Data entries
_ _ _ _ _ _ _
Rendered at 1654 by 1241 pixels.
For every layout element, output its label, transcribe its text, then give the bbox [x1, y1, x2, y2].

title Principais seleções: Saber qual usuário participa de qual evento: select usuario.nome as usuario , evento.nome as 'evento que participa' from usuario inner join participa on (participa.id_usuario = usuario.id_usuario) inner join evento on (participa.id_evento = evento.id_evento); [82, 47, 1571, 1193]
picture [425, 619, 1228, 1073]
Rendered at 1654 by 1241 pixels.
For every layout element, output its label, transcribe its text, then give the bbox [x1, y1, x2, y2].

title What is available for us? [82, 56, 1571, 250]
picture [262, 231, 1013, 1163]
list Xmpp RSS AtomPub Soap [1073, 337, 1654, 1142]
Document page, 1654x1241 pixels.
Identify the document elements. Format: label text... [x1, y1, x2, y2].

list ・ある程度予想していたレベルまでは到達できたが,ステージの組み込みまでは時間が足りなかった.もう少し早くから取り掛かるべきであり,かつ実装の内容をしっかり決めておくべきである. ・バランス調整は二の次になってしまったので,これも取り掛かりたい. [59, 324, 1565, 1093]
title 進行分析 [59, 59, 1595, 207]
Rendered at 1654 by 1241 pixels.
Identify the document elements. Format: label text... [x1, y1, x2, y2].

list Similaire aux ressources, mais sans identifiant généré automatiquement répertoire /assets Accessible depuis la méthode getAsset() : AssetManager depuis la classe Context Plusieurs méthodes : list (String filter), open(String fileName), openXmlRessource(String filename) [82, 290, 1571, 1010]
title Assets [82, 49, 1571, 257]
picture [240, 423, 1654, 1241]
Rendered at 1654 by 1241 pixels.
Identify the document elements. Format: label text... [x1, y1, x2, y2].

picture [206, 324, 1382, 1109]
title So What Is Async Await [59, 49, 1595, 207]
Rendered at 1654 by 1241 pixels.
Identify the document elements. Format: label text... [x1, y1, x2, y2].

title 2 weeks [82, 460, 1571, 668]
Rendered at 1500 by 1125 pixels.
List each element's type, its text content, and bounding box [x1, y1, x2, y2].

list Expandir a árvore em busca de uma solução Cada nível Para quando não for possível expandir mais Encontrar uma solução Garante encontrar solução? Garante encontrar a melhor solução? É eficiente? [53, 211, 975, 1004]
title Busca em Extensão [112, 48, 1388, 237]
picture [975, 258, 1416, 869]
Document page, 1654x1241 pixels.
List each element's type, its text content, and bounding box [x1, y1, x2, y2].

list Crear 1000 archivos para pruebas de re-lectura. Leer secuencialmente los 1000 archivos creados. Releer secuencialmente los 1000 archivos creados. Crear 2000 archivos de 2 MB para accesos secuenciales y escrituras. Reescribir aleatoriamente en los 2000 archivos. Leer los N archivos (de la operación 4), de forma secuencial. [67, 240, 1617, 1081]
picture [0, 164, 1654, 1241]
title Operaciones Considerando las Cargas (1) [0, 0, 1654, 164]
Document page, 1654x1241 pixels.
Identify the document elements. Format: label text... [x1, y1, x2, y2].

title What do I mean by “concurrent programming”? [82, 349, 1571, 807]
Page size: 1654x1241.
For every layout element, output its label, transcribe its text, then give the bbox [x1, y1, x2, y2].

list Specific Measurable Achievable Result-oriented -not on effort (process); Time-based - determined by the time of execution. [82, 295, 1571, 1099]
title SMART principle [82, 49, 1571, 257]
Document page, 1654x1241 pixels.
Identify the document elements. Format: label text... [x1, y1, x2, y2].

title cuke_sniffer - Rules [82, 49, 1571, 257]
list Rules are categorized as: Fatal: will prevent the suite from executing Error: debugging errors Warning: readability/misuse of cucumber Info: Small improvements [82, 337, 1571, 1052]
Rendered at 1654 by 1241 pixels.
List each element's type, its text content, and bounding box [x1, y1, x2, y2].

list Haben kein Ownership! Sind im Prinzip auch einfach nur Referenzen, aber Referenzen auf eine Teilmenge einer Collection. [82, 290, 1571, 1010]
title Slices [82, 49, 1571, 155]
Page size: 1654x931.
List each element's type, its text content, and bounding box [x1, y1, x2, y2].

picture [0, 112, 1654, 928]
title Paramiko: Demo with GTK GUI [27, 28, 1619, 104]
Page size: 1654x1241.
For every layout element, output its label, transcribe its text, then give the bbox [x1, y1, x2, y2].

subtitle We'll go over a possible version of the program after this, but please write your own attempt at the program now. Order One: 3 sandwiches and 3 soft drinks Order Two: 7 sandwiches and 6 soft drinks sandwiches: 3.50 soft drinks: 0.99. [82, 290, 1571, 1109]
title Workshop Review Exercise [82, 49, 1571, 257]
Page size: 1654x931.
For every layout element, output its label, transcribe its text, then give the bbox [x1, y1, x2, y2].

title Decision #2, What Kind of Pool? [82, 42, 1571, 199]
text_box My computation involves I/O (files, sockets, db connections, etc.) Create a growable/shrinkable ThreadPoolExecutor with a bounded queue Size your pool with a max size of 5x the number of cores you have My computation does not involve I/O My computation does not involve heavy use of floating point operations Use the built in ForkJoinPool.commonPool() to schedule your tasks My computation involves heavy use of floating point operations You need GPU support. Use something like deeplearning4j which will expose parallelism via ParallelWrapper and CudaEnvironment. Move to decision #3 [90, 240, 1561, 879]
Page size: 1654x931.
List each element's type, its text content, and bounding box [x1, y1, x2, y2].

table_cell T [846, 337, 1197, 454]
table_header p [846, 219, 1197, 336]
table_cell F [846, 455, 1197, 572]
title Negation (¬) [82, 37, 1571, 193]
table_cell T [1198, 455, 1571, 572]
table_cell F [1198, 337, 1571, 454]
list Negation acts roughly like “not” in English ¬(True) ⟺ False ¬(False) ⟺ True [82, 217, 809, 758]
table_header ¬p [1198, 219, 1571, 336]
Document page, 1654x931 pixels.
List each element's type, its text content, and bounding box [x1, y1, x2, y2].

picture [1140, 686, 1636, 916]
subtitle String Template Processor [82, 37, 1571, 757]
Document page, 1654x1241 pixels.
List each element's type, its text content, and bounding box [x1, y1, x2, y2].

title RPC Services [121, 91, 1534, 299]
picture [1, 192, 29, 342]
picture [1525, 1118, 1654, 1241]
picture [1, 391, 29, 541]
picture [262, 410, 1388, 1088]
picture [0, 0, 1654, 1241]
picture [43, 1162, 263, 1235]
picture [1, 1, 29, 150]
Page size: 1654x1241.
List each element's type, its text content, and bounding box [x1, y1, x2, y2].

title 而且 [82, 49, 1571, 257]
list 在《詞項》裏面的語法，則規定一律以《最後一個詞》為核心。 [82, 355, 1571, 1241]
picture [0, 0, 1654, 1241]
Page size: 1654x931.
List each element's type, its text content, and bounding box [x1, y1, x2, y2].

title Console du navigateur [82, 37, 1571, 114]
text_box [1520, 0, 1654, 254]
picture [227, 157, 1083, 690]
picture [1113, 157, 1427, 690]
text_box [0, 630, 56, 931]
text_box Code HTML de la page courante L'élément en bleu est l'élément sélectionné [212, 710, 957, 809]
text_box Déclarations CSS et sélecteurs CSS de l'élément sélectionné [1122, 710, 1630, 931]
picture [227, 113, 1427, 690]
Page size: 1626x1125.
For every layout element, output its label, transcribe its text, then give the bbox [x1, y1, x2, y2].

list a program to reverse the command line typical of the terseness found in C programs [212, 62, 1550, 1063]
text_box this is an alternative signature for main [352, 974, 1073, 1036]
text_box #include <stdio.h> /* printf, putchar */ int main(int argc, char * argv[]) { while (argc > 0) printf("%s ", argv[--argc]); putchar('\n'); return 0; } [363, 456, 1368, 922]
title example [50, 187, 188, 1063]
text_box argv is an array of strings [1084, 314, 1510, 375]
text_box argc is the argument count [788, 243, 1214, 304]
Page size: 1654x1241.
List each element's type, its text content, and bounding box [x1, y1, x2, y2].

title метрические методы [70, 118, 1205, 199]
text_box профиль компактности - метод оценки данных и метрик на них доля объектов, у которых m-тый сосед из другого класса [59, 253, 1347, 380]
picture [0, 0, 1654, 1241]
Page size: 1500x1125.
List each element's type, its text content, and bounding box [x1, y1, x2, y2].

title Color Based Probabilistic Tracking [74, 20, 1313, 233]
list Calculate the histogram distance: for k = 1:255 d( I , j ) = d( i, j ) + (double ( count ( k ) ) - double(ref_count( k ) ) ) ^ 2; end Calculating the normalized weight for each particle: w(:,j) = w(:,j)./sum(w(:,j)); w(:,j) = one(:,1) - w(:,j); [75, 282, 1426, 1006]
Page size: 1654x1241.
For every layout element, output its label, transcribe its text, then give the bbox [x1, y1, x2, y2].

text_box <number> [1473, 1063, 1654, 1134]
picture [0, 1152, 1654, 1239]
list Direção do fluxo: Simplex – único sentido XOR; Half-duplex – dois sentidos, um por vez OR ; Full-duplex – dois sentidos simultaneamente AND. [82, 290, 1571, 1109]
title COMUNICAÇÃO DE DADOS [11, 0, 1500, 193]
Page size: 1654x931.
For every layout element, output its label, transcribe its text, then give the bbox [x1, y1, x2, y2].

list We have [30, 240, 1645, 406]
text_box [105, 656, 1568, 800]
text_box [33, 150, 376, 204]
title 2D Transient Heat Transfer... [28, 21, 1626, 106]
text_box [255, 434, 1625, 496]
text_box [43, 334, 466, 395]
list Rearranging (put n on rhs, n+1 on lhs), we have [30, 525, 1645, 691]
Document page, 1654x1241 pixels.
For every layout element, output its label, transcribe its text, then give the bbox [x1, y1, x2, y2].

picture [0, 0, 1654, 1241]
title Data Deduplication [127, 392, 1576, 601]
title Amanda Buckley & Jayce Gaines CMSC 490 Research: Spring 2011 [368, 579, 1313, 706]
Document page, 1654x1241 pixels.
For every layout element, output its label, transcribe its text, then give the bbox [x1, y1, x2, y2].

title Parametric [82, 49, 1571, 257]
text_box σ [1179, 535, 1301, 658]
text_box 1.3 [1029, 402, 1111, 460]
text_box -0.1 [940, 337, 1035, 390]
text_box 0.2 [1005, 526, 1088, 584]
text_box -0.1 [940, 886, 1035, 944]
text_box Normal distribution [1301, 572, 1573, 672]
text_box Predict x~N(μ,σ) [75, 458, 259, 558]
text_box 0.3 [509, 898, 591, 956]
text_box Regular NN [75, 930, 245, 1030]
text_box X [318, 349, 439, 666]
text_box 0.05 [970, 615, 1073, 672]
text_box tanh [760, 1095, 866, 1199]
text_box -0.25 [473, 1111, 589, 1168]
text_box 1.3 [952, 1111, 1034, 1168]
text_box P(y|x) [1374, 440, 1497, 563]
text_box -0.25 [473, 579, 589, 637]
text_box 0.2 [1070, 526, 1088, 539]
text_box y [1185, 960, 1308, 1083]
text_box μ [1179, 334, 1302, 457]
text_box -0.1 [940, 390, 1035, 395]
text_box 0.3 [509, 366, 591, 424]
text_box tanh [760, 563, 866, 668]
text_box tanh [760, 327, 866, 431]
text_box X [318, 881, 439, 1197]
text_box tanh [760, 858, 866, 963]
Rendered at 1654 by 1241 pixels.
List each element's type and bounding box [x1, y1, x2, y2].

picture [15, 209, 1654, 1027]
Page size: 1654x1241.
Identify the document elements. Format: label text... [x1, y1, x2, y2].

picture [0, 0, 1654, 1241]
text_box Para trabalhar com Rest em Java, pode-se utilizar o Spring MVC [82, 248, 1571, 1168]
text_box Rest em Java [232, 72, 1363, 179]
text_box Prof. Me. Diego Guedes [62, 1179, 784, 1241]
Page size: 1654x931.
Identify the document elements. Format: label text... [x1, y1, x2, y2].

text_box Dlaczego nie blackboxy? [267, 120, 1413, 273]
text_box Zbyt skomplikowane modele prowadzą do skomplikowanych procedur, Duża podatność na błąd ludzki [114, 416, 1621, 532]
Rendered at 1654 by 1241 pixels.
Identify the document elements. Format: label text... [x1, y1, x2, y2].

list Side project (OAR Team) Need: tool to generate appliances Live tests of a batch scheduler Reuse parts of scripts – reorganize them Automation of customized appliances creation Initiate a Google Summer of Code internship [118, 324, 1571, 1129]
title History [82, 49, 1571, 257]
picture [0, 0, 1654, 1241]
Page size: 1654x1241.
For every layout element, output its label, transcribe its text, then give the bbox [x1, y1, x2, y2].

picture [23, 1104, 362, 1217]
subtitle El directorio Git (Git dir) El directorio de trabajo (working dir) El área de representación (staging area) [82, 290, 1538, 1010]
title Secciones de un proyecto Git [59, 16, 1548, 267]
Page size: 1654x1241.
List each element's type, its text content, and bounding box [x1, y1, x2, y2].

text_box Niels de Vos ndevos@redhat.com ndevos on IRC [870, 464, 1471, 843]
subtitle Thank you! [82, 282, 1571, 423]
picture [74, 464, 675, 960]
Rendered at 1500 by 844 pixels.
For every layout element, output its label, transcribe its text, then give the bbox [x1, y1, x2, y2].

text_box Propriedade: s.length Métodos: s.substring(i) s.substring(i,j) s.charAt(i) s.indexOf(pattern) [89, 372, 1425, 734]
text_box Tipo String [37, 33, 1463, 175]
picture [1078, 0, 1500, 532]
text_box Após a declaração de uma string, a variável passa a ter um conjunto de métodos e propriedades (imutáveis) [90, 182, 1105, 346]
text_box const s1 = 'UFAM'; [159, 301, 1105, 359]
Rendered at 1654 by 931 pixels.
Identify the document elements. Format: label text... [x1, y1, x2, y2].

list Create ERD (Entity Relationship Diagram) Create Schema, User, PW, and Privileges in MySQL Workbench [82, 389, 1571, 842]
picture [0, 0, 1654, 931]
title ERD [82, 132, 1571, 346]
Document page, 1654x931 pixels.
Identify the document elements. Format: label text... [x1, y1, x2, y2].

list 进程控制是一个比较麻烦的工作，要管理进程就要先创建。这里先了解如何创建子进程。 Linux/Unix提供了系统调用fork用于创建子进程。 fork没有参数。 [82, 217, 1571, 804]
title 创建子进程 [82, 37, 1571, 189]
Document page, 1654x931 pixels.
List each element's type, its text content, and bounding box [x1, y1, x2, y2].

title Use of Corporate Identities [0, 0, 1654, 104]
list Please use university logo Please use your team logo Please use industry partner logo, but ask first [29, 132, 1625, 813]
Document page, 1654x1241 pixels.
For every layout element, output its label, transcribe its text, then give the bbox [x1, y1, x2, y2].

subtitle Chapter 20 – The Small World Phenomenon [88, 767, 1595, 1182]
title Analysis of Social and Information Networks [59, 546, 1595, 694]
_ _ _ _ _ _ _
Recast the rows as a Markdown table with the columns Row and Line text, starting at the first line of the data entries and ending at the line that contains "picture [425, 619, 1228, 1073]", both included. Leave out blank lines.

| Row | Line text |
|---|---|
| 1 | Rendered at 1654 by 1241 pixels. |
| 2 | For every layout element, output its label, transcribe its text, then give the bbox [x1, y1, x2, y2]. |
| 3 | title Principais seleções: Saber qual usuário participa de qual evento: select usuario.nome as usuario , evento.nome as 'evento que participa' from usuario inner join participa on (participa.id_usuario = usuario.id_usuario) inner join evento on (participa.id_evento = evento.id_evento); [82, 47, 1571, 1193] |
| 4 | picture [425, 619, 1228, 1073] |